Topic modeling is an unsupervised machine learning process. It is used to enumerate latent themes in a corpus, and it is a very good way to describe what a corpus is about. But the student, researcher, or scholar must keep in mind that there is no one correct answer to questions regarding aboutness. For example, answer me this, “How many things are Shakespeare’s writings about, and what are they?” That said, topic modeling is a useful exercise because it can be used to illustrate the ebb & flow of ideas over time or how different authors’ writings compare & contrast.
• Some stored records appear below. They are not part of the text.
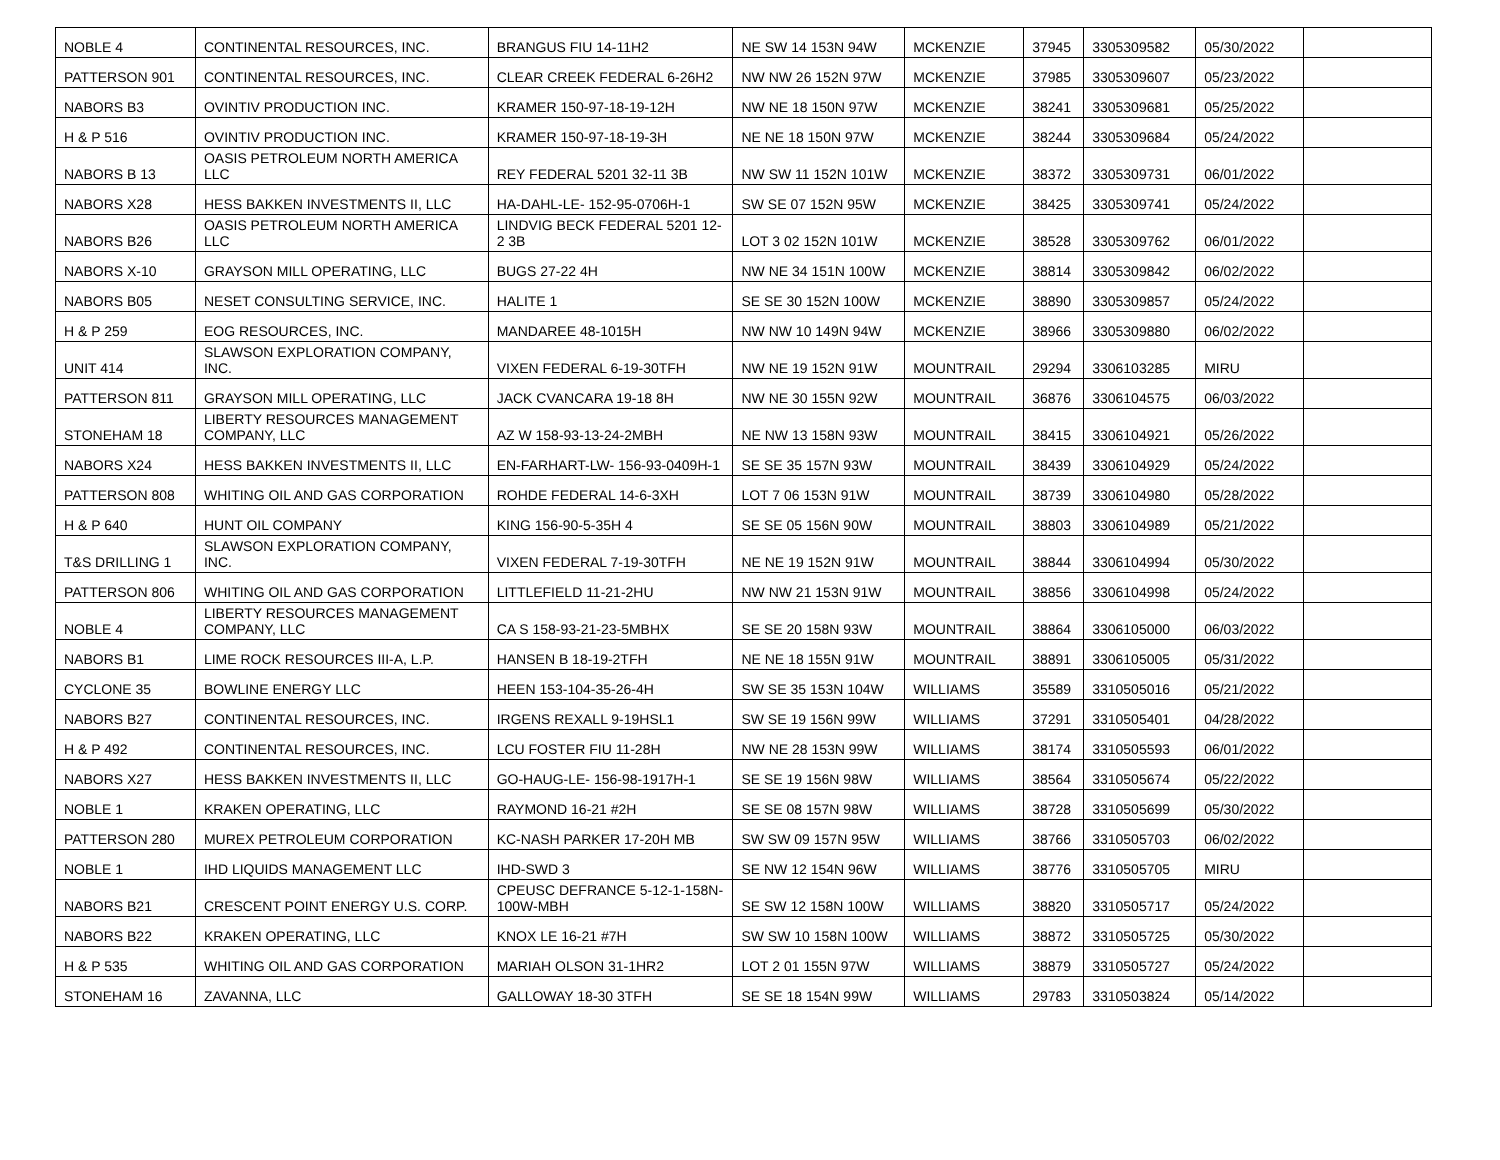| NOBLE 4 | CONTINENTAL RESOURCES, INC. | BRANGUS FIU 14-11H2 | NE SW 14 153N 94W | MCKENZIE | 37945 | 3305309582 | 05/30/2022 | |
| PATTERSON 901 | CONTINENTAL RESOURCES, INC. | CLEAR CREEK FEDERAL 6-26H2 | NW NW 26 152N 97W | MCKENZIE | 37985 | 3305309607 | 05/23/2022 | |
| NABORS B3 | OVINTIV PRODUCTION INC. | KRAMER 150-97-18-19-12H | NW NE 18 150N 97W | MCKENZIE | 38241 | 3305309681 | 05/25/2022 | |
| H & P 516 | OVINTIV PRODUCTION INC. | KRAMER 150-97-18-19-3H | NE NE 18 150N 97W | MCKENZIE | 38244 | 3305309684 | 05/24/2022 | |
| NABORS B 13 | OASIS PETROLEUM NORTH AMERICA LLC | REY FEDERAL 5201 32-11 3B | NW SW 11 152N 101W | MCKENZIE | 38372 | 3305309731 | 06/01/2022 | |
| NABORS X28 | HESS BAKKEN INVESTMENTS II, LLC | HA-DAHL-LE- 152-95-0706H-1 | SW SE 07 152N 95W | MCKENZIE | 38425 | 3305309741 | 05/24/2022 | |
| NABORS B26 | OASIS PETROLEUM NORTH AMERICA LLC | LINDVIG BECK FEDERAL 5201 12-2 3B | LOT 3 02 152N 101W | MCKENZIE | 38528 | 3305309762 | 06/01/2022 | |
| NABORS X-10 | GRAYSON MILL OPERATING, LLC | BUGS 27-22 4H | NW NE 34 151N 100W | MCKENZIE | 38814 | 3305309842 | 06/02/2022 | |
| NABORS B05 | NESET CONSULTING SERVICE, INC. | HALITE 1 | SE SE 30 152N 100W | MCKENZIE | 38890 | 3305309857 | 05/24/2022 | |
| H & P 259 | EOG RESOURCES, INC. | MANDAREE 48-1015H | NW NW 10 149N 94W | MCKENZIE | 38966 | 3305309880 | 06/02/2022 | |
| UNIT 414 | SLAWSON EXPLORATION COMPANY, INC. | VIXEN FEDERAL 6-19-30TFH | NW NE 19 152N 91W | MOUNTRAIL | 29294 | 3306103285 | MIRU | |
| PATTERSON 811 | GRAYSON MILL OPERATING, LLC | JACK CVANCARA 19-18 8H | NW NE 30 155N 92W | MOUNTRAIL | 36876 | 3306104575 | 06/03/2022 | |
| STONEHAM 18 | LIBERTY RESOURCES MANAGEMENT COMPANY, LLC | AZ W 158-93-13-24-2MBH | NE NW 13 158N 93W | MOUNTRAIL | 38415 | 3306104921 | 05/26/2022 | |
| NABORS X24 | HESS BAKKEN INVESTMENTS II, LLC | EN-FARHART-LW- 156-93-0409H-1 | SE SE 35 157N 93W | MOUNTRAIL | 38439 | 3306104929 | 05/24/2022 | |
| PATTERSON 808 | WHITING OIL AND GAS CORPORATION | ROHDE FEDERAL 14-6-3XH | LOT 7 06 153N 91W | MOUNTRAIL | 38739 | 3306104980 | 05/28/2022 | |
| H & P 640 | HUNT OIL COMPANY | KING 156-90-5-35H 4 | SE SE 05 156N 90W | MOUNTRAIL | 38803 | 3306104989 | 05/21/2022 | |
| T&S DRILLING 1 | SLAWSON EXPLORATION COMPANY, INC. | VIXEN FEDERAL 7-19-30TFH | NE NE 19 152N 91W | MOUNTRAIL | 38844 | 3306104994 | 05/30/2022 | |
| PATTERSON 806 | WHITING OIL AND GAS CORPORATION | LITTLEFIELD 11-21-2HU | NW NW 21 153N 91W | MOUNTRAIL | 38856 | 3306104998 | 05/24/2022 | |
| NOBLE 4 | LIBERTY RESOURCES MANAGEMENT COMPANY, LLC | CA S 158-93-21-23-5MBHX | SE SE 20 158N 93W | MOUNTRAIL | 38864 | 3306105000 | 06/03/2022 | |
| NABORS B1 | LIME ROCK RESOURCES III-A, L.P. | HANSEN B 18-19-2TFH | NE NE 18 155N 91W | MOUNTRAIL | 38891 | 3306105005 | 05/31/2022 | |
| CYCLONE 35 | BOWLINE ENERGY LLC | HEEN 153-104-35-26-4H | SW SE 35 153N 104W | WILLIAMS | 35589 | 3310505016 | 05/21/2022 | |
| NABORS B27 | CONTINENTAL RESOURCES, INC. | IRGENS REXALL 9-19HSL1 | SW SE 19 156N 99W | WILLIAMS | 37291 | 3310505401 | 04/28/2022 | |
| H & P 492 | CONTINENTAL RESOURCES, INC. | LCU FOSTER FIU 11-28H | NW NE 28 153N 99W | WILLIAMS | 38174 | 3310505593 | 06/01/2022 | |
| NABORS X27 | HESS BAKKEN INVESTMENTS II, LLC | GO-HAUG-LE- 156-98-1917H-1 | SE SE 19 156N 98W | WILLIAMS | 38564 | 3310505674 | 05/22/2022 | |
| NOBLE 1 | KRAKEN OPERATING, LLC | RAYMOND 16-21 #2H | SE SE 08 157N 98W | WILLIAMS | 38728 | 3310505699 | 05/30/2022 | |
| PATTERSON 280 | MUREX PETROLEUM CORPORATION | KC-NASH PARKER 17-20H MB | SW SW 09 157N 95W | WILLIAMS | 38766 | 3310505703 | 06/02/2022 | |
| NOBLE 1 | IHD LIQUIDS MANAGEMENT LLC | IHD-SWD 3 | SE NW 12 154N 96W | WILLIAMS | 38776 | 3310505705 | MIRU | |
| NABORS B21 | CRESCENT POINT ENERGY U.S. CORP. | CPEUSC DEFRANCE 5-12-1-158N-100W-MBH | SE SW 12 158N 100W | WILLIAMS | 38820 | 3310505717 | 05/24/2022 | |
| NABORS B22 | KRAKEN OPERATING, LLC | KNOX LE 16-21 #7H | SW SW 10 158N 100W | WILLIAMS | 38872 | 3310505725 | 05/30/2022 | |
| H & P 535 | WHITING OIL AND GAS CORPORATION | MARIAH OLSON 31-1HR2 | LOT 2 01 155N 97W | WILLIAMS | 38879 | 3310505727 | 05/24/2022 | |
| STONEHAM 16 | ZAVANNA, LLC | GALLOWAY 18-30 3TFH | SE SE 18 154N 99W | WILLIAMS | 29783 | 3310503824 | 05/14/2022 | |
To begin, download the homer study carrel:

rdr download homer

Use the info command to get an idea of the carrel’s extent. Notice how the carrel is about 270,000 words long. The bigger the carrel, the more time must be spent computing topic models:

rdr info homer

Next, cluster the corpus to get an idea of how many large-scale themes may exist in the corpus. The result of this process informs the topic modeling process:

rdr cluster homer

Notice how the corpus falls into two gross themes, but we don’t know what those themes may be:

_images/tm-cluster.png

Ask yourself, “If I were to describe Homer’s works in a single word, then what would that word be?” To answer the question, model Homer using a single topic and a single word:

rdr tm homer -t 1 -w 1

Apparently Homer’s works are about “will”:

  labels  weights features
will   5.8306    will

Now ask yourself, “How can that single topic be elaborated upon?” To answer the question, model Homer with a single topic and four words:

rdr tm homer -t 1 -w 4

Apparently Homer has something to do with the topic will-son-one-man, and the topic can be labeled with the word “will”:

  labels  weights           features
will   5.8306  will son one man

“Okay,” you say do yourself, “But if I were divide Homer into two topics and each where elaborated upon with four words, then what might those topics be?” Try this:

rdr tm homer -t 2 -w 4

The answer to your question is “will”, and “son”, but just as importantly, take note of the words used to elaborate on these topics:

  labels  weights                    features
will  0.52631     will ulysses one house
 son  0.42646  son will trojans achaeans

Now is a good time to visualize this result. Given the whole corpus has been divided into two themes, and each theme has a weight, then what proportion of the whole is assigned to each theme? Pie charts are an easy way to visualize these relationships. To create a pie chart from the model, give this a go:

rdr tm homer -p read -o chart

We can literally see that about half of Homer is about “will” and half of Homer is about “son”. And notice also how the pie chart’s ratios are very similar to the ratios output by the cluster process:

_images/tm-pie-01.png

Since the underlying files in this study carrel are named sequentially, it is possible to enhance the underlying topic model with file names, pivot the model, and illustrate how our two themes ebb and flow of the course of the Homer’s stories:

rdr tm homer -p read -o chart -y line -f title

From the results we can see that the two themes are distinctive between the two underlying works. One broadly describes the Trojan War, and the other broadly describes Ulysses return home:

_images/tm-line-01.png

Modeling Homer with a larger number of topics elaborates on what we have already seen, but since we are requesting a greater number of facets, it behooves us to significantly increase the number of times the underlying calculations are performed:

rdr tm homer -t 8 -w 8 -i 9600
rdr tm homer -p read -o chart
rdr tm homer -p read -o chart -y line -f title
_images/tm-pie-02.png _images/tm-line-02.png

Given there are forty-eight books in the whole of Homer, it might behoove the student, researcher, or scholar to model the corpus with forty-eight topics, many words, denote an obscene number of iterations, and visualize the result:

rdr tm homer -t 48 -w 12 -i 12800
rdr tm homer -p read -o chart
rdr tm homer -p read -o chart -y line -f title
_images/tm-pie-03.png _images/tm-line-03.png

Notice how the topic of “will” dominates, again, and then ask yourself, “Why?”

Topic modeling, like all modeling processes, is iterative in nature. Like all modeling proceses, start out small, visualize often, and grow your model. The problem to solve is not so much articulating truth. Instead, it is about making observations and telling a compelling story.